─── DATASET ───

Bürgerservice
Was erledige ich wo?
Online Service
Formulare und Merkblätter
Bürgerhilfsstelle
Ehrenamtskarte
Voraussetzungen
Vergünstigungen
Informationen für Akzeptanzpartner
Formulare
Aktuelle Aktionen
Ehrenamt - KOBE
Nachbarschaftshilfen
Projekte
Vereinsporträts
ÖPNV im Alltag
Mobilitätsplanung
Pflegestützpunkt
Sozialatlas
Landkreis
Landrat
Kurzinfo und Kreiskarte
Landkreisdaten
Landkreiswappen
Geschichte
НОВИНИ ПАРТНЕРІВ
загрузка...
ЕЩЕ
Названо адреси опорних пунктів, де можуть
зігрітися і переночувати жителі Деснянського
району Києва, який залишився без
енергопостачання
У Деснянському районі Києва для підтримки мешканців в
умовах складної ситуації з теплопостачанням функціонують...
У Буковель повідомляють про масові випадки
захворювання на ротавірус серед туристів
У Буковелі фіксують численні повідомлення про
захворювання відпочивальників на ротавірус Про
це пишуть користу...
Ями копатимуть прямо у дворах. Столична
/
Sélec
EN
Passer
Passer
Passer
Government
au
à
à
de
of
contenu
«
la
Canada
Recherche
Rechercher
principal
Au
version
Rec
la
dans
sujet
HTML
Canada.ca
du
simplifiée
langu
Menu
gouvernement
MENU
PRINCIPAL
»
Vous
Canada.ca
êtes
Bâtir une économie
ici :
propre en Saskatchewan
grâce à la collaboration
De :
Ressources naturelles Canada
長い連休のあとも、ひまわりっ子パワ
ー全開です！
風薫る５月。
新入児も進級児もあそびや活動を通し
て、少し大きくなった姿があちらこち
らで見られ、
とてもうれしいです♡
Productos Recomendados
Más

───

> [DESCRIPTION OF THE TASK]:
Copy out every line of the material above word for word, keeping the same order and line breaks.

> [PROBLEM SOLUTION]:
Bürgerservice
Was erledige ich wo?
Online Service
Formulare und Merkblätter
Bürgerhilfsstelle
Ehrenamtskarte
Voraussetzungen
Vergünstigungen
Informationen für Akzeptanzpartner
Formulare
Aktuelle Aktionen
Ehrenamt - KOBE
Nachbarschaftshilfen
Projekte
Vereinsporträts
ÖPNV im Alltag
Mobilitätsplanung
Pflegestützpunkt
Sozialatlas
Landkreis
Landrat
Kurzinfo und Kreiskarte
Landkreisdaten
Landkreiswappen
Geschichte
НОВИНИ ПАРТНЕРІВ
загрузка...
ЕЩЕ
Названо адреси опорних пунктів, де можуть
зігрітися і переночувати жителі Деснянського
району Києва, який залишився без
енергопостачання
У Деснянському районі Києва для підтримки мешканців в
умовах складної ситуації з теплопостачанням функціонують...
У Буковель повідомляють про масові випадки
захворювання на ротавірус серед туристів
У Буковелі фіксують численні повідомлення про
захворювання відпочивальників на ротавірус Про
це пишуть користу...
Ями копатимуть прямо у дворах. Столична
/
Sélec
EN
Passer
Passer
Passer
Government
au
à
à
de
of
contenu
«
la
Canada
Recherche
Rechercher
principal
Au
version
Rec
la
dans
sujet
HTML
Canada.ca
du
simplifiée
langu
Menu
gouvernement
MENU
PRINCIPAL
»
Vous
Canada.ca
êtes
Bâtir une économie
ici :
propre en Saskatchewan
grâce à la collaboration
De :
Ressources naturelles Canada
長い連休のあとも、ひまわりっ子パワ
ー全開です！
風薫る５月。
新入児も進級児もあそびや活動を通し
て、少し大きくなった姿があちらこち
らで見られ、
とてもうれしいです♡
Productos Recomendados
Más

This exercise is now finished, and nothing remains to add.